Lack of Coordination
“It was common for a few teams working on the same project to realize they were unlikely to make the date, but no one spoke up, under the belief that another team was even farther behind”(Castaldo, 2012). This statement mentions that there was no active and consistent coordination between teams working even on the same project. They were on their own and they did not feel the necessity to obtain information and see their progress on the project. Additionally, there was no strong check from the senior management whether the teams assigned to work and complete the same project were working in the suggested direction or the teams were facing issues related to the same project. There was a complete absence of vertical and horizontal coordination in the organization. In the absence of coordination, there would be no way to entertain department and organizational objectives.
Unclear Accountability Mechanism
Accountability can also be defined as the systematic inclusion of critical elements of program planning, implementation, and evaluation with an aim of achieving desired results (Wandersman et al., 2000, p. 389). At RIM, nobody was accountable when a proposal or project failed to meet the expected level of performance. In the absence of an accountability mechanism, it would be very difficult to learn from mistakes and derive certain result-oriented lessons from such steps. When the accountability mechanism is not present and nobody is ready and willing to take and accept responsibility, strategic loss and strategic decline are unavoidable and it is what is happening with RIM.
High Centralization
Centralization can be defined as “the degree to which decision-making is concentrated at a single point in the organization” (Robbins, 1990, p. 104). More clearly, the higher the degree of concentration in the decision-making process, the higher the degree of centralization (Marinaccio, 2007, p. 29). Centralization may be effective for small and medium-sized enterprises (SMEs) but may not productive for companies like RIM. In small companies, owners know and monitor almost all activities and consequently, they prefer to centralize decisions in order to entertain business objectives. However, it is totally opposite to larger companies as they do not have a limited number of employees and they do not have a few activities to be monitored by owners. The larger organizations have a considerable number of employees and activities and it would be committing a blunder by not introducing the concept and application of decentralization.
The central leadership of RIM has concentrated powers but has not introduced and applied the concept of decentralization. As a result, many decisions were taken by the central leadership and that centralized decision-making did not allow the organization to meet the expansionary needs and appropriately compete with the competitors.

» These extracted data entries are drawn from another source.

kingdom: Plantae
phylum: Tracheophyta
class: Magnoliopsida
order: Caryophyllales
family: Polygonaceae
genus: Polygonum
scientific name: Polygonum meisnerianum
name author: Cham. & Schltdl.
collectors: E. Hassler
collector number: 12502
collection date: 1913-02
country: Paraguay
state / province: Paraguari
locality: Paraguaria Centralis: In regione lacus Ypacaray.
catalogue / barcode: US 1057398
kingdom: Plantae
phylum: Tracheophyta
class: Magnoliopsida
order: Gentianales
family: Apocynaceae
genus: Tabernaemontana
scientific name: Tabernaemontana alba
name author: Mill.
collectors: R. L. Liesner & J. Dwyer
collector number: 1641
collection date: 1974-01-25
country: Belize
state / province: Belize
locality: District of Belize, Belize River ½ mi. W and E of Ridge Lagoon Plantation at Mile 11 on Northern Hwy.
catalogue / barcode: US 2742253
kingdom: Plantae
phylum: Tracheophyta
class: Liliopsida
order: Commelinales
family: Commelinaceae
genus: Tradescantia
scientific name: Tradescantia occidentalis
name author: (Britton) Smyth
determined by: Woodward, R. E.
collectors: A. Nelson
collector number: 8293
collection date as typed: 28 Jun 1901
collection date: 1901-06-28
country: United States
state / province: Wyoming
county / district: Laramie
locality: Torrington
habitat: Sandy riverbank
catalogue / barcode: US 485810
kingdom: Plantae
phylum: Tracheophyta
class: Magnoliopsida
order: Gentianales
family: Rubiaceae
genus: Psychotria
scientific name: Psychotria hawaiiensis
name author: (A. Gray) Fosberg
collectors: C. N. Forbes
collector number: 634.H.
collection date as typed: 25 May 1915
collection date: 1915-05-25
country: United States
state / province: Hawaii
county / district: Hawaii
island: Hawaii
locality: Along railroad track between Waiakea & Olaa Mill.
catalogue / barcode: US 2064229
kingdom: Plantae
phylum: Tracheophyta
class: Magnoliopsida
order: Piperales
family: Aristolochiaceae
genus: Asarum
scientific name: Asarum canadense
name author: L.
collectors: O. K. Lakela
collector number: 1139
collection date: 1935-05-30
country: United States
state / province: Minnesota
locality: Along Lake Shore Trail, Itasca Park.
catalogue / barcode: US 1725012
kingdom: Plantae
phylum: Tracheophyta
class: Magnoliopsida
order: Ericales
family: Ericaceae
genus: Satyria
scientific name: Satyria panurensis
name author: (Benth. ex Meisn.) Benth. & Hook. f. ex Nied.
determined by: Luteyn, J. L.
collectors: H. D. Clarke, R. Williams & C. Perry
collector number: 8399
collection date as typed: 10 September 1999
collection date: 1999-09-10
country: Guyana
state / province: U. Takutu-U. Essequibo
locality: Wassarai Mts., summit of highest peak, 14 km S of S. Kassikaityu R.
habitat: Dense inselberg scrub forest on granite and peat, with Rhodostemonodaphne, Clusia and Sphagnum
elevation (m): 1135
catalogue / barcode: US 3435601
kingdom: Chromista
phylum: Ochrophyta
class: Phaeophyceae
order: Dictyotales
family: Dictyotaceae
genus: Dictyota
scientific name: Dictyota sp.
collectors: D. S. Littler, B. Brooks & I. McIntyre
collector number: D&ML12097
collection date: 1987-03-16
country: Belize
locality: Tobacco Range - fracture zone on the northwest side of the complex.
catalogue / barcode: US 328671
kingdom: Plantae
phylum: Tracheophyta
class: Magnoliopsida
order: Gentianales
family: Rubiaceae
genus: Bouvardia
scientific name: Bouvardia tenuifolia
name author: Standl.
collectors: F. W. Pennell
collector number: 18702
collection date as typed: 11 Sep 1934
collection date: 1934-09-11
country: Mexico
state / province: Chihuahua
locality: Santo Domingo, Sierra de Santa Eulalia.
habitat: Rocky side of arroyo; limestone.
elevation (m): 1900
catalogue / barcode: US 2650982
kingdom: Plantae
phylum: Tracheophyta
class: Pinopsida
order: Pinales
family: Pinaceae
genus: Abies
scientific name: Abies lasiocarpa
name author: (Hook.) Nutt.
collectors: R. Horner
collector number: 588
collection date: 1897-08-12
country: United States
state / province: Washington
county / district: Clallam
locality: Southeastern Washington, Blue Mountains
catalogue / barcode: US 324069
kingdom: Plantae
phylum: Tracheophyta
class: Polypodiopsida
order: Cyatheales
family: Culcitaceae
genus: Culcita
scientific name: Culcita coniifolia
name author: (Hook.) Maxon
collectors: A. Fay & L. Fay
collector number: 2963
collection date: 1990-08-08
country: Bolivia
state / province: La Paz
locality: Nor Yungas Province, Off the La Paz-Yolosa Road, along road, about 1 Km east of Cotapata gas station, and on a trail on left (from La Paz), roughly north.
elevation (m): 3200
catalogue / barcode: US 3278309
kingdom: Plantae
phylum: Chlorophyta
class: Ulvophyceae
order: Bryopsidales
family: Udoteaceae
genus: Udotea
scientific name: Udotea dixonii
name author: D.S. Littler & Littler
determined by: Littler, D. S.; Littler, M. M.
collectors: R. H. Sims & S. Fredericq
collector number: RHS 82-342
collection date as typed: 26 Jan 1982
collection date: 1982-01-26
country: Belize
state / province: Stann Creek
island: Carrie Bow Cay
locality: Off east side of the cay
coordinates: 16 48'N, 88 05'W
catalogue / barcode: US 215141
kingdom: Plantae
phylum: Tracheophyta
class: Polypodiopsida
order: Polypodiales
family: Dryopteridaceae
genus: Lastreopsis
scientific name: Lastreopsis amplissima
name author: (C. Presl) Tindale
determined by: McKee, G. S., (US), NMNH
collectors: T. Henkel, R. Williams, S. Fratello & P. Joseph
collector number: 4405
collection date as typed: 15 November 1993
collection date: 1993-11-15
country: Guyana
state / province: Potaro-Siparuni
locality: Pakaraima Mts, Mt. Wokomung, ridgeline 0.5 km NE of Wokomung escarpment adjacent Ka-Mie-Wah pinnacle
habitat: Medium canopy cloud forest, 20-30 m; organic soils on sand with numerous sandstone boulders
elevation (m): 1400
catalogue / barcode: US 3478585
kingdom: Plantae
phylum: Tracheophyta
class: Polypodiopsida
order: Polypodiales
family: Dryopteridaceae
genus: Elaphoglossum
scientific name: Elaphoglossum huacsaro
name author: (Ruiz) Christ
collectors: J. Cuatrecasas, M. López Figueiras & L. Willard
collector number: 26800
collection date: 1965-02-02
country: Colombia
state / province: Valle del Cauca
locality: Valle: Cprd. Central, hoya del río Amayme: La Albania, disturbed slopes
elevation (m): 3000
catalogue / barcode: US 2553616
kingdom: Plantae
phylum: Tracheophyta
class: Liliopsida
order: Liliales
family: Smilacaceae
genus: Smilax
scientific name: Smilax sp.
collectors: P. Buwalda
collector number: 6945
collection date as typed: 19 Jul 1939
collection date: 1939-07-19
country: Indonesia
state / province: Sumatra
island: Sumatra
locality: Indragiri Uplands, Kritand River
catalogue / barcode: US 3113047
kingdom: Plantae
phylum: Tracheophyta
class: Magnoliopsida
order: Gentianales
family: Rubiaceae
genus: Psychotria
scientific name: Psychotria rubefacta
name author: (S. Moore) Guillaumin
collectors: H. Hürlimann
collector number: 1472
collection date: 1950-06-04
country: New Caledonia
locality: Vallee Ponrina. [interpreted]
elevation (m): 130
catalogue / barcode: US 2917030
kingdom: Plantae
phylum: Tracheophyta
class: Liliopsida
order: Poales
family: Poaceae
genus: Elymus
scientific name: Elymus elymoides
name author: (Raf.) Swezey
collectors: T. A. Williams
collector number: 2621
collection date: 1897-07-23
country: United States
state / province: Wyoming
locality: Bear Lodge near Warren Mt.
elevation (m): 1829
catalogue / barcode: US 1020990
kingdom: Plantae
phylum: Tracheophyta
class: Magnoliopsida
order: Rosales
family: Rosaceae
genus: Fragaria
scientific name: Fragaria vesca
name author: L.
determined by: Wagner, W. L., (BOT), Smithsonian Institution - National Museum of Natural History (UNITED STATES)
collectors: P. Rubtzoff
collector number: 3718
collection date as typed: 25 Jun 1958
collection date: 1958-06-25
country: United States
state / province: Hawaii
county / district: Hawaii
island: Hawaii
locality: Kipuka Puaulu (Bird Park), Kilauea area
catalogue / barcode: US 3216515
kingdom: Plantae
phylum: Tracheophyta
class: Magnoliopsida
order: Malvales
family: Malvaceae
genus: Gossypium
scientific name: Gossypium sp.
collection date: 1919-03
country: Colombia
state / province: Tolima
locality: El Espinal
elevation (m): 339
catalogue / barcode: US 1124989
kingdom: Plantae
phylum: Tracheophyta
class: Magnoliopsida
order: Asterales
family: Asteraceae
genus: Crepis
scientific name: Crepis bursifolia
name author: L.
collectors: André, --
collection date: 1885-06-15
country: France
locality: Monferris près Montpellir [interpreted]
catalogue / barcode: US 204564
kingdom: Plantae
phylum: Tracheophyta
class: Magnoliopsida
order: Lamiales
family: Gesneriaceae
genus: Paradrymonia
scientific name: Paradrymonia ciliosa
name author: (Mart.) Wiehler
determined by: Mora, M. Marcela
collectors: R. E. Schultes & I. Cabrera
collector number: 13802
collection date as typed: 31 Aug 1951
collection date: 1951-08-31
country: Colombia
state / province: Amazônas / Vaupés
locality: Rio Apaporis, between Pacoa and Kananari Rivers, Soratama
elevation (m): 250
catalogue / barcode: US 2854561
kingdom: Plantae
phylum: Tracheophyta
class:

Ambiguous Marketing Strategy
Marketing strategy is that sort of sustained pattern of resource allocation decisions that are related to certain propositions and customers; within this concept marketing strategy can be defined as having two essential parts including having an unequivocal definition of the “target market” and having a statement of ‘product’ aimed to achieve the target (Smith, 2003, p. 288).
“Determining the intended audience for the tablet was an issue” (Castaldo, 2012). This statement clearly authenticates that RIM management miserably failed to select and appropriately work on a particular target audience. Strategically speaking, a company like RIM having a marketing strategy issue indicates that the management did not consider these issues seriously and they did not assign this particular strategic task to any responsible employee or a team of a dedicated workforce. This ambiguous marketing strategy at the strategic level negatively affected the advertising campaign for the tablet. As a result, the required level of sale was not achieved and the organization faced the severe consequences of loss, and issues of reshuffle became an immediate necessity for the organization in order to survive the effects of such mistakes.